- Opening Delimiter -

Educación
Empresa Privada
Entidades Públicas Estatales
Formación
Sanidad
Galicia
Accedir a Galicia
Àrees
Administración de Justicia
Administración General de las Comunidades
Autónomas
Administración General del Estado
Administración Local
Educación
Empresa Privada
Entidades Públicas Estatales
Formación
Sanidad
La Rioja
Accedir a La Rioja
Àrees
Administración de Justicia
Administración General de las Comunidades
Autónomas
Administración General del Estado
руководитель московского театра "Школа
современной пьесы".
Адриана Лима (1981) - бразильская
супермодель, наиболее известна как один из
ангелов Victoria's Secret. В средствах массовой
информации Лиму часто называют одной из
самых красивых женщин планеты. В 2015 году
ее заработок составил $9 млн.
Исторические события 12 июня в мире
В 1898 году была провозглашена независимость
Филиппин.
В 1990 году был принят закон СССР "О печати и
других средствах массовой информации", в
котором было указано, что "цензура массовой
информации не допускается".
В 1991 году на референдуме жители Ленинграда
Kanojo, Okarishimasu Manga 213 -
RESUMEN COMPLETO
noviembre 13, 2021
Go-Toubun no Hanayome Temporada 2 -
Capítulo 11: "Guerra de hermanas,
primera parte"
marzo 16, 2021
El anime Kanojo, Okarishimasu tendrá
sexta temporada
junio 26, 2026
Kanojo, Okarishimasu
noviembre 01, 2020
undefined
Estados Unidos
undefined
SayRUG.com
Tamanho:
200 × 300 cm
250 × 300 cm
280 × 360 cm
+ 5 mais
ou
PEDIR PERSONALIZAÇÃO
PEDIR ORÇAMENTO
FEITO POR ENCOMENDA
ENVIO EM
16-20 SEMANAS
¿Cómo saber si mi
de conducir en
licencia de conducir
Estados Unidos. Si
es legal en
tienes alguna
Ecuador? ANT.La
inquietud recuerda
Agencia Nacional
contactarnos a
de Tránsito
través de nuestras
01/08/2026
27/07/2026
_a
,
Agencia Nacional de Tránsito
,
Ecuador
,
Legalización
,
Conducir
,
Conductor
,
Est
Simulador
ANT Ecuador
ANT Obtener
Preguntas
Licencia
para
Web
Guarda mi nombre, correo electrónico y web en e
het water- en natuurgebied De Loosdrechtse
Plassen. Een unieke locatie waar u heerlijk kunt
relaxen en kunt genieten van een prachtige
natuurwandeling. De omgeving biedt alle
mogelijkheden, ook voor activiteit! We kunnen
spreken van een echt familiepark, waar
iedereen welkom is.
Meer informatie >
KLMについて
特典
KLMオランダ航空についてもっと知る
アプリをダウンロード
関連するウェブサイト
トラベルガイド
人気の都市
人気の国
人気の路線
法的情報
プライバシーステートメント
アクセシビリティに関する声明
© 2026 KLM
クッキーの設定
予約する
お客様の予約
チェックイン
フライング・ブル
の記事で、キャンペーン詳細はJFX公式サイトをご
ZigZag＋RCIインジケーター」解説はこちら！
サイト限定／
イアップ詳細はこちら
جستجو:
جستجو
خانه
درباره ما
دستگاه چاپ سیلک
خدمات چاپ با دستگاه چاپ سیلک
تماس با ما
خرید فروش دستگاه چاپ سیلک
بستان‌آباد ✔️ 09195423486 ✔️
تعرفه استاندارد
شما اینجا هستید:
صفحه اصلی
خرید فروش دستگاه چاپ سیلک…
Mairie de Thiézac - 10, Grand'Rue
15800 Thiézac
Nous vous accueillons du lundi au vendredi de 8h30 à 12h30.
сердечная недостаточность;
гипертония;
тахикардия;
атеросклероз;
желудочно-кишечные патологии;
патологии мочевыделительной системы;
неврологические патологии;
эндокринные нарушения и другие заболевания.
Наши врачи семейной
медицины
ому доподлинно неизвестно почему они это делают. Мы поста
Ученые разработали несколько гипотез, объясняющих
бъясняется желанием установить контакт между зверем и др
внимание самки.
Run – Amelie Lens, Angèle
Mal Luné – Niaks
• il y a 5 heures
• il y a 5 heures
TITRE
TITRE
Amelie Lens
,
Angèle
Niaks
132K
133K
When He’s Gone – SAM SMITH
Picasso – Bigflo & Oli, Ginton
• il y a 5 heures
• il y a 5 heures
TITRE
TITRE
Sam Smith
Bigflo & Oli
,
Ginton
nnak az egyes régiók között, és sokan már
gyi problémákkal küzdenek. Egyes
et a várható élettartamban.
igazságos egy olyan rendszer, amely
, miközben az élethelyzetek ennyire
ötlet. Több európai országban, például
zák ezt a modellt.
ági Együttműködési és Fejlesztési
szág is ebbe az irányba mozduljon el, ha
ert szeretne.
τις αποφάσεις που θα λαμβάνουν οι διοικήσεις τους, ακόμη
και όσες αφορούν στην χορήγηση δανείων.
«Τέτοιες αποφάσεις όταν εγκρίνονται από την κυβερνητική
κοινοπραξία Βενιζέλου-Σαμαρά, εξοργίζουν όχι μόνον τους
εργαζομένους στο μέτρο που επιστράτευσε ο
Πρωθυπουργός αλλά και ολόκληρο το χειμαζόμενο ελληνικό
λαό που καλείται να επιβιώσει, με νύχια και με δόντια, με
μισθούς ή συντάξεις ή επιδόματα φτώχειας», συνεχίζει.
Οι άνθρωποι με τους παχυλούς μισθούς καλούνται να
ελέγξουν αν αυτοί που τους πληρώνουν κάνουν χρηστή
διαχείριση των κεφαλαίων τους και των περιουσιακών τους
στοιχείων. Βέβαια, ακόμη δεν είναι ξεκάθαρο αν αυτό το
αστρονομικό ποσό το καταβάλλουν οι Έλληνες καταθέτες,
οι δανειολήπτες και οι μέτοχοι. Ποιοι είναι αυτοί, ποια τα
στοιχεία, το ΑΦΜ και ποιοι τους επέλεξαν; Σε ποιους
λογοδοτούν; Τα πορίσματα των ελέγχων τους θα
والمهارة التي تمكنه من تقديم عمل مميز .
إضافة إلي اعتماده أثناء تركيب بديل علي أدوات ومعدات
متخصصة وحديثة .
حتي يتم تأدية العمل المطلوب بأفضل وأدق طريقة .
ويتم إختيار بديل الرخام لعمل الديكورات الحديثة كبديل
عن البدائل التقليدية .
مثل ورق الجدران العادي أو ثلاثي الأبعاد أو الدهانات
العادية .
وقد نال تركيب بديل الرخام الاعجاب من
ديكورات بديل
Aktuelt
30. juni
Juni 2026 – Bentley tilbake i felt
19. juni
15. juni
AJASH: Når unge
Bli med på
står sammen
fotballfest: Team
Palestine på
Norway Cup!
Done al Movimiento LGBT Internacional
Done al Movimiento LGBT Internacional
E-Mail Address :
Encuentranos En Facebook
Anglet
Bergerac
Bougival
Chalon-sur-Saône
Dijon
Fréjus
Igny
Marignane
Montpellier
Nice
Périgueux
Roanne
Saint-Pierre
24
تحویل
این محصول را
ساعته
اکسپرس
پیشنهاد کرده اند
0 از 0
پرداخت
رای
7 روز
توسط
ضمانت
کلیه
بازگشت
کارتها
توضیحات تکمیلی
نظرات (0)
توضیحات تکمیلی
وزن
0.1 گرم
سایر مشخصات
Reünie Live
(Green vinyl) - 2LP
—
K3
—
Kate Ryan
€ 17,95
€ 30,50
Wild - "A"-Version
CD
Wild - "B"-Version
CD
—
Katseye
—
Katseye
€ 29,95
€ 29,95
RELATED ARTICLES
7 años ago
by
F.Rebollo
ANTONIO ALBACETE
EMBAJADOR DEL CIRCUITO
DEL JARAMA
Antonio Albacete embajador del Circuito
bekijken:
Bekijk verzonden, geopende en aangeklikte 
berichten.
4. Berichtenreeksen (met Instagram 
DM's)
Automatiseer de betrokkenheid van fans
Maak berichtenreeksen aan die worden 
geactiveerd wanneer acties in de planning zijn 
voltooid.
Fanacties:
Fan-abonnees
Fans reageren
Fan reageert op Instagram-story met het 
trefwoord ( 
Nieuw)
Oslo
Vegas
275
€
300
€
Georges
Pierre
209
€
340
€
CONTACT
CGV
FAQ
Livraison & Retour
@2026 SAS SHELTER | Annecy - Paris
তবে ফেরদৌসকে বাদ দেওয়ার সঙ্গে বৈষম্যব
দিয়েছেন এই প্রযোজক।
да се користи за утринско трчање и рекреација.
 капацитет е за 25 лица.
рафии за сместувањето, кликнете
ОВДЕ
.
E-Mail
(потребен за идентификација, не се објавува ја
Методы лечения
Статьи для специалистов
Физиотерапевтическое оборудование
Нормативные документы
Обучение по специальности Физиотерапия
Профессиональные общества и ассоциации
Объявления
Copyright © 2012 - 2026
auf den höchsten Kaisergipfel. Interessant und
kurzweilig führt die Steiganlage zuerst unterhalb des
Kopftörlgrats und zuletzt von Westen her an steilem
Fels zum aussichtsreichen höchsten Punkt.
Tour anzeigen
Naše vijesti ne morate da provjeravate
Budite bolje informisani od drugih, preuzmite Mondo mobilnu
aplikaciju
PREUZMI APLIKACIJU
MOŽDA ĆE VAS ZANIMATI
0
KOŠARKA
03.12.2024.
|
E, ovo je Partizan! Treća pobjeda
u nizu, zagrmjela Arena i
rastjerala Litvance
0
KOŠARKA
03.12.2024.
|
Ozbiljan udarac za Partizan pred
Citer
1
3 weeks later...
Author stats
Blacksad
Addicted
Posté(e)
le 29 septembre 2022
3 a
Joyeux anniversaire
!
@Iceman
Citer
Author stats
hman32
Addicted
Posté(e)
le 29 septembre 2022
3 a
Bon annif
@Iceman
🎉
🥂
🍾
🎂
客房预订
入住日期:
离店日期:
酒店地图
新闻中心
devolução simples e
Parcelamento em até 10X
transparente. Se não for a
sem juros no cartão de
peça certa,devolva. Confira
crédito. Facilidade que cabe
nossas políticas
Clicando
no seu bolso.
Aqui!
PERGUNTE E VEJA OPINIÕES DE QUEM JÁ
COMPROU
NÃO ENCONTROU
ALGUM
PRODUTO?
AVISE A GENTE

- Closing Delimiter -

**Exercise brief**: What is needed is an exact copy of the entries above, from the first line through the line holding "través de nuestras", with both of those lines kept; please give nothing else.

**Written solution**:
Educación
Empresa Privada
Entidades Públicas Estatales
Formación
Sanidad
Galicia
Accedir a Galicia
Àrees
Administración de Justicia
Administración General de las Comunidades
Autónomas
Administración General del Estado
Administración Local
Educación
Empresa Privada
Entidades Públicas Estatales
Formación
Sanidad
La Rioja
Accedir a La Rioja
Àrees
Administración de Justicia
Administración General de las Comunidades
Autónomas
Administración General del Estado
руководитель московского театра "Школа
современной пьесы".
Адриана Лима (1981) - бразильская
супермодель, наиболее известна как один из
ангелов Victoria's Secret. В средствах массовой
информации Лиму часто называют одной из
самых красивых женщин планеты. В 2015 году
ее заработок составил $9 млн.
Исторические события 12 июня в мире
В 1898 году была провозглашена независимость
Филиппин.
В 1990 году был принят закон СССР "О печати и
других средствах массовой информации", в
котором было указано, что "цензура массовой
информации не допускается".
В 1991 году на референдуме жители Ленинграда
Kanojo, Okarishimasu Manga 213 -
RESUMEN COMPLETO
noviembre 13, 2021
Go-Toubun no Hanayome Temporada 2 -
Capítulo 11: "Guerra de hermanas,
primera parte"
marzo 16, 2021
El anime Kanojo, Okarishimasu tendrá
sexta temporada
junio 26, 2026
Kanojo, Okarishimasu
noviembre 01, 2020
undefined
Estados Unidos
undefined
SayRUG.com
Tamanho:
200 × 300 cm
250 × 300 cm
280 × 360 cm
+ 5 mais
ou
PEDIR PERSONALIZAÇÃO
PEDIR ORÇAMENTO
FEITO POR ENCOMENDA
ENVIO EM
16-20 SEMANAS
¿Cómo saber si mi
de conducir en
licencia de conducir
Estados Unidos. Si
es legal en
tienes alguna
Ecuador? ANT.La
inquietud recuerda
Agencia Nacional
contactarnos a
de Tránsito
través de nuestras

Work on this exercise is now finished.